You Can’t Plan for This: A March 2020 Zone Meeting
It started with a conversation—SPS director Dr. Brad Conrad and I had discussed the idea of a large, regional zone meeting during his visit to the Colorado School of Mines in Denver the year before the pandemic changed the paradigm of academic fellowship.
After our conversation, I began to plan; I envisioned participation from the entire mountain region, from the Dakotas to Arizona. As the date approached, there were solid attendance commitments from schools in Zone 14 (Colorado and Wyoming), as well as plans from schools in surrounding zones including Utah, New Mexico, and South Dakota. Thanks to the help of Dr. Gearba-Sell at the United States Air Force Academy (USAFA), who is also SPS president, and Dr. Devin Della-Rose, observatory director at USAFA, we set up a tour of their newly refurbished planetarium and observatory. Thanks to the Metropolitan State University of Denver physics department, we had access to labs for tours, research talks from professors, and a workshop from the Physics for Humans project. Everything seemed to be coming together. The zone meeting was planned for the final weekend of February to coincide with the APS March Meeting being held nearby. The intention was to enable students presenting research there to have a practice run presenting in a more informal environment during the zone meeting.

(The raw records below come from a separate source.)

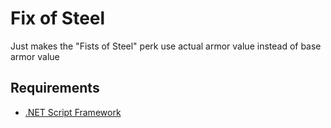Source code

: # Fix of Steel

Just makes the "Fists of Steel" perk use actual armor value instead of base armor value

## Requirements

* [.NET Script Framework](https://www.nexusmods.com/skyrimspecialedition/mods/21294)
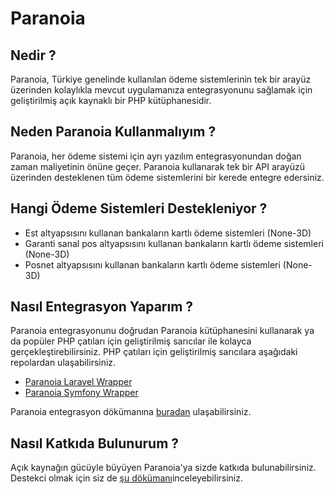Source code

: # Paranoia

## Nedir ?
Paranoia, Türkiye genelinde kullanılan ödeme sistemlerinin tek bir arayüz üzerinden kolaylıkla mevcut uygulamanıza entegrasyonunu sağlamak için geliştirilmiş açık kaynaklı bir PHP kütüphanesidir.

## Neden Paranoia Kullanmalıyım ?
Paranoia, her ödeme sistemi için ayrı yazılım entegrasyonundan doğan zaman maliyetinin önüne geçer. Paranoia kullanarak tek bir API arayüzü üzerinden desteklenen tüm ödeme sistemlerini bir kerede entegre edersiniz.

## Hangi Ödeme Sistemleri Destekleniyor ?
* Est altyapsısını kullanan bankaların kartlı ödeme sistemleri (None-3D)
* Garanti sanal pos altyapsısını kullanan bankaların kartlı ödeme sistemleri (None-3D)
* Posnet altyapsısını kullanan bankaların kartlı ödeme sistemleri (None-3D)

## Nasıl Entegrasyon Yaparım ?
Paranoia entegrasyonunu doğrudan Paranoia kütüphanesini kullanarak ya da popüler PHP çatıları için geliştirilmiş sarıcılar ile kolayca gerçekleştirebilirsiniz. PHP çatıları için geliştirilmiş sarıcılara aşağıdaki repolardan ulaşabilirsiniz.

* [Paranoia Laravel Wrapper](# 'Paranoia Laravel Wrapper')
* [Paranoia Symfony Wrapper](# 'Paranoia Symfony Wrapper')

Paranoia entegrasyon dökümanına [buradan](# 'Paranoia Entegrasyon Dökümanı') ulaşabilirsiniz.

## Nasıl Katkıda Bulunurum ?
Açık kaynağın gücüyle büyüyen Paranoia'ya sizde katkıda bulunabilirsiniz. Destekci olmak için siz de [şu dökümanı](# 'Paranoia Destekcileri İçin Yardım Dökümanı')inceleyebilirsiniz.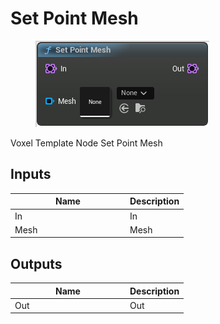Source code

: # Set Point Mesh

<div align="left" data-full-width="false">

<figure><img src="Set_Point_Mesh.png" alt=""><figcaption></figcaption></figure>

</div>

Voxel Template Node Set Point Mesh

## Inputs

<table>
<thead><tr><th width="170">Name</th><th>Description</th></tr></thead>
<tbody>
<tr><td>In</td><td>In</td></tr>
<tr><td>Mesh</td><td>Mesh</td></tr>
</tbody>
</table>

## Outputs

<table>
<thead><tr><th width="170">Name</th><th>Description</th></tr></thead>
<tbody>
<tr><td>Out</td><td>Out</td></tr>
</tbody>
</table>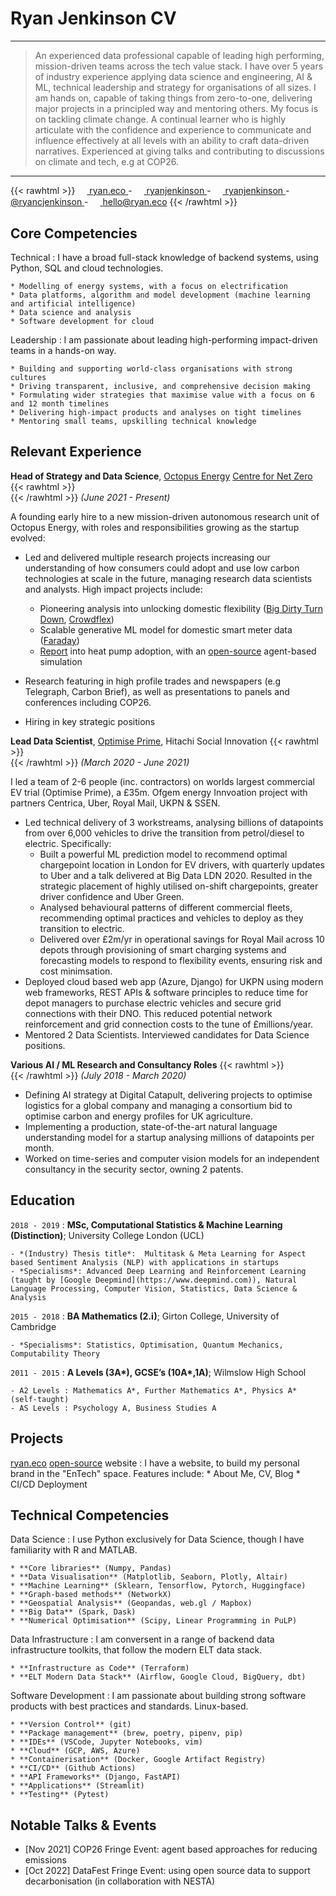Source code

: Ryan Jenkinson CV
=================

----

> An experienced data professional capable of leading high performing, mission-driven teams across the tech value stack. 
I have over 5 years of industry experience applying data science and engineering, AI & ML, technical leadership and strategy for organisations of all sizes. I am hands on, capable of taking things from zero-to-one, delivering major projects in a principled way and mentoring others. My focus is on tackling climate change. A continual learner who is highly articulate with the confidence and experience to communicate and influence effectively at all levels with an ability to craft data-driven narratives. Experienced at giving talks and contributing to discussions on climate and tech, e.g at COP26.

----

<!-- Fancy icons at the top of my CV -->
{{< rawhtml >}}
<a href="https://ryan.eco">
<img src="https://raw.githubusercontent.com/FortAwesome/Font-Awesome/6.x/svgs/brands/chrome.svg" width="15" height="15" style="vertical-align:middle; display:inline;"> ryan.eco </a> - 
<a href="https://www.github.com/RyanJenkinson">
<img src="https://raw.githubusercontent.com/FortAwesome/Font-Awesome/6.x/svgs/brands/github.svg" width="15" height="15" style="vertical-align:middle; display:inline;"> ryanjenkinson </a> - 
<a href="https://www.linkedin.com/in/RyanJenkinson">
<img src="https://raw.githubusercontent.com/FortAwesome/Font-Awesome/6.x/svgs/brands/linkedin.svg" width="15" height="15" style="vertical-align:middle; display:inline;"> ryanjenkinson </a> - 
<a href="https://twitter.com/ryancjenkinson">
<img src="https://raw.githubusercontent.com/FortAwesome/Font-Awesome/6.x/svgs/brands/twitter.svg" width="15" height="15" style="vertical-align:middle; display:inline;"> @ryancjenkinson </a> - 
<a href="mailto:hello@ryan.eco">
<img src="https://raw.githubusercontent.com/FortAwesome/Font-Awesome/6.x/svgs/regular/envelope.svg" width="15" height="15" style="vertical-align:middle; display:inline;"> hello@ryan.eco </a>
{{< /rawhtml >}}


<!-- <img src="https://raw.githubusercontent.com/FortAwesome/Font-Awesome/6.x/svgs/solid/phone.svg" width="10" height="10" style="vertical-align:middle; display:inline;"> +44 (0) {{ Phone number available on request }} - 
<img src="https://raw.githubusercontent.com/FortAwesome/Font-Awesome/6.x/svgs/solid/location-pin.svg" width="10" height="10" style="vertical-align:middle; display:inline;"> {{ Address available on request }} -->

Core Competencies
--------------------

Technical
:   I have a broad full-stack knowledge of backend systems, using Python, SQL and cloud technologies.

    * Modelling of energy systems, with a focus on electrification
    * Data platforms, algorithm and model development (machine learning and artificial intelligence)
    * Data science and analysis
    * Software development for cloud

Leadership
:   I am passionate about leading high-performing impact-driven teams in a hands-on way.

    * Building and supporting world-class organisations with strong cultures
    * Driving transparent, inclusive, and comprehensive decision making
    * Formulating wider strategies that maximise value with a focus on 6 and 12 month timelines
    * Delivering high-impact products and analyses on tight timelines
    * Mentoring small teams, upskilling technical knowledge

<!-- TODO: Make a lot easier to read and digest -->

Relevant Experience
----------

**Head of Strategy and Data Science**, [Octopus Energy](https://octopus.energy) [Centre for Net Zero](https://centrefornetzero.org)
{{< rawhtml >}}
<br />
{{< /rawhtml >}}
*(June 2021 - Present)*

A founding early hire to a new mission-driven autonomous research unit of Octopus Energy, with roles and responsibilities growing as the startup evolved:

* Led and delivered multiple research projects increasing our understanding of how consumers could adopt and use low carbon technologies at scale in the future, managing research data scientists and analysts. High impact projects include:
    * Pioneering analysis into unlocking domestic flexibility ([Big Dirty Turn Down](https://octopus.energy/blog/the-big-dirty-reveal/), [Crowdflex](https://www.nationalgrideso.com/future-energy/virtual-energy-system/crowdflex))
    * Scalable generative ML model for domestic smart meter data ([Faraday](https://medium.com/the-centre-for-net-zero-tech-blog/introducing-faraday-our-smart-meter-load-profile-generating-tool-98bfbdce6a13))
    * [Report](https://www.centrefornetzero.org/res/hitting-the-target/) into heat pump adoption, with an [open-source](https://github.com/centrefornetzero/domestic-heating-abm) agent-based simulation

* Research featuring in high profile trades and newspapers (e.g Telegraph, Carbon Brief), as well as presentations to panels and conferences including COP26.

* Hiring in key strategic positions

**Lead Data Scientist**, [Optimise Prime](https://www.optimise-prime.com), Hitachi Social Innovation
{{< rawhtml >}}
<br />
{{< /rawhtml >}}
*(March 2020 - June 2021)*

I led a team of 2-6 people (inc. contractors) on worlds largest commercial EV trial (Optimise Prime), a £35m. Ofgem energy Innvoation project with partners Centrica, Uber, Royal Mail, UKPN & SSEN.
* Led technical delivery of 3 workstreams, analysing billions of datapoints from over 6,000 vehicles to drive the transition from petrol/diesel to electric. Specifically:
    * Built a powerful ML prediction model to recommend optimal chargepoint location in London for EV drivers, with quarterly updates to Uber and a talk delivered at Big Data LDN 2020. Resulted in the strategic placement of highly utilised on-shift chargepoints, greater driver confidence and Uber Green.
    * Analysed behavioural patterns of different commercial fleets, recommending optimal practices and vehicles to deploy as they transition to electric.
    * Delivered over £2m/yr in operational savings for Royal Mail across 10 depots through provisioning of smart charging systems and forecasting models to respond to flexibility events, ensuring risk and cost minimsation.
* Deployed cloud based web app (Azure, Django) for UKPN using modern web frameworks, REST APIs & software principles to reduce time for depot managers to purchase electric vehicles and secure grid connections with their DNO. This reduced potential network reinforcement and grid connection costs to the tune of £millions/year.
* Mentored 2 Data Scientists. Interviewed candidates for Data Science positions.

**Various AI / ML Research and Consultancy Roles**
{{< rawhtml >}}
<br />
{{< /rawhtml >}}
*(July 2018 - March 2020)*
* Defining AI strategy at Digital Catapult, delivering projects to optimise logistics for a global company and managing a consortium bid to optimise carbon and energy profiles for UK agriculture.
* Implementing a production, state-of-the-art natural language understanding model for a startup analysing millions of datapoints per month.
* Worked on time-series and computer vision models for an independent consultancy in the security sector, owning 2 patents.

Education
---------

`2018 - 2019`
:   **MSc, Computational Statistics & Machine Learning (Distinction)**; University College London (UCL)

    - *(Industry) Thesis title*:  Multitask & Meta Learning for Aspect based Sentiment Analysis (NLP) with applications in startups
    - *Specialisms*: Advanced Deep Learning and Reinforcement Learning (taught by [Google Deepmind](https://www.deepmind.com)), Natural Language Processing, Computer Vision, Statistics, Data Science & Analysis


`2015 - 2018`
:   **BA Mathematics (2.i)**; Girton College, University of Cambridge

    - *Specialisms*: Statistics, Optimisation, Quantum Mechanics, Computability Theory

`2011 - 2015`
:   **A Levels (3A\*), GCSE’s (10A\*,1A)**; Wilmslow High School

    - A2 Levels : Mathematics A*, Further Mathematics A*, Physics A* (self-taught)
    - AS Levels : Psychology A, Business Studies A


Projects
--------------------

[ryan.eco](https://ryan.eco) [open-source](https://github.com/ryanjenkinson/website) website
:   I have a website, to build my personal brand in the "EnTech" space. Features include:
    * About Me, CV, Blog
    * CI/CD Deployment

Technical Competencies
--------------------

Data Science
:   I use Python exclusively for Data Science, though I have familiarity with R and MATLAB.

    * **Core libraries** (Numpy, Pandas)
    * **Data Visualisation** (Matplotlib, Seaborn, Plotly, Altair)
    * **Machine Learning** (Sklearn, Tensorflow, Pytorch, Huggingface)
    * **Graph-based methods** (NetworkX)
    * **Geospatial Analysis** (Geopandas, web.gl / Mapbox)
    * **Big Data** (Spark, Dask)
    * **Numerical Optimisation** (Scipy, Linear Programming in PuLP)

Data Infrastructure
:   I am conversent in a range of backend data infrastructure toolkits, that follow the modern ELT data stack.

    * **Infrastructure as Code** (Terraform)
    * **ELT Modern Data Stack** (Airflow, Google Cloud, BigQuery, dbt)

Software Development
:   I am passionate about building strong software products with best practices and standards. Linux-based.

    * **Version Control** (git)
    * **Package management** (brew, poetry, pipenv, pip)
    * **IDEs** (VSCode, Jupyter Notebooks, vim)
    * **Cloud** (GCP, AWS, Azure)
    * **Containerisation** (Docker, Google Artifact Registry)
    * **CI/CD** (Github Actions)
    * **API Frameworks** (Django, FastAPI)
    * **Applications** (Streamlit)
    * **Testing** (Pytest)

Notable Talks & Events
--------------------
* [Nov 2021] COP26 Fringe Event: agent based approaches for reducing emissions
* [Oct 2022] DataFest Fringe Event: using open source data to support decarbonisation (in collaboration with NESTA)

<!-- Achievements
------------ -->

Travel is hard for anybody but especially for physics majors rapidly approaching finals. I began receiving cancellations as the date approached, which is understandable and not unexpected. I thought, that’s alright, we can plan around it. At the same time, we had just started to receive information regarding a virus that was spreading on the other side of the globe—not on my radar at all. The show must go on. However, as the day approached and more contributors began pulling out, I began to worry. My carefully laid itinerary was beginning to look like swiss cheese, so I got help. SPS National is an amazing organization for many reasons, and I can’t thank them enough for their help with this meeting.
SPS assistant director Dr. Althea Gaffney flew to Denver early the first morning of the conference and provided attendees with transportation from Denver to the tour site in Colorado Springs. Fifteen bleary-eyed, pre-coffee physics students piled into a large van and were off on the 90-minute drive south to the USAFA. The Academy tour was amazing; we were treated to a private show at the James P. Bruni Planetarium, followed by an exclusive look at the new 1-meter telescope at the USAFA Observatory, hosted by Dr. Della-Rose.
My planning came up short, after the tour, as I had no backup plan for food on the first day. The original plan was entrusted to one of the schools that had been unable to come, but the National Office came to the rescue again and we had pizza delivered to the Denver campus once we returned. We wrapped up the events for the day with an innovation workshop hosted by Dr. Randall Tagg, founder of the Physics for Humans project. Here we got into groups and came up with physics-based innovations that could potentially solve real-world problems.
That evening, APS made the call to cancel the March Meeting due to the risk of transmission of the novel coronavirus. In kind, we decided to cut the zone meeting short. The decision was sudden and surprising, but necessary—a cancellation that became a harbinger of things to follow in 2020. You can’t plan for this.
Despite the circumstances, I look back on this experience happily. The best-laid plans can change at the drop of a hat—global pandemic notwithstanding. Being agile in planning and executing an event is huge, and I cannot express how thankful I am for the support from SPS National to take a situation from disaster and salvage it into a meaningful experience, helping to support student members in trying and unprecedented times.